Material shown >>
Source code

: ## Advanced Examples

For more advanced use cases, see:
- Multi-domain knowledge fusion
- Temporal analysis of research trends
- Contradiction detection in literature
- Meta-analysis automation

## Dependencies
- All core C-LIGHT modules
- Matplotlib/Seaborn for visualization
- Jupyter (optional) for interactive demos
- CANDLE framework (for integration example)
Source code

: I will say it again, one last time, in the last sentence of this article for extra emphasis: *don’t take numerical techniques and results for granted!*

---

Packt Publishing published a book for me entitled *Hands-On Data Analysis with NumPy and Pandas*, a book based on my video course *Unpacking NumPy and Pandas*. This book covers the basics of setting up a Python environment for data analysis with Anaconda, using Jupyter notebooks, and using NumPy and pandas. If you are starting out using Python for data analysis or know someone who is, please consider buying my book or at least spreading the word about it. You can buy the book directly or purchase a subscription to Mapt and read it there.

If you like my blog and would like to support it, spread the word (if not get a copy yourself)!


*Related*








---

Exercise goal >>
Rewrite every line of the material above as a JSON list of strings, one string per line, skipping any blank lines.

Solution for this problem >>
[
  "Source code",
  ": ## Advanced Examples",
  "For more advanced use cases, see:",
  "- Multi-domain knowledge fusion",
  "- Temporal analysis of research trends",
  "- Contradiction detection in literature",
  "- Meta-analysis automation",
  "## Dependencies",
  "- All core C-LIGHT modules",
  "- Matplotlib/Seaborn for visualization",
  "- Jupyter (optional) for interactive demos",
  "- CANDLE framework (for integration example)",
  "Source code",
  ": I will say it again, one last time, in the last sentence of this article for extra emphasis: *don’t take numerical techniques and results for granted!*",
  "---",
  "Packt Publishing published a book for me entitled *Hands-On Data Analysis with NumPy and Pandas*, a book based on my video course *Unpacking NumPy and Pandas*. This book covers the basics of setting up a Python environment for data analysis with Anaconda, using Jupyter notebooks, and using NumPy and pandas. If you are starting out using Python for data analysis or know someone who is, please consider buying my book or at least spreading the word about it. You can buy the book directly or purchase a subscription to Mapt and read it there.",
  "If you like my blog and would like to support it, spread the word (if not get a copy yourself)!",
  "*Related*",
  "---"
]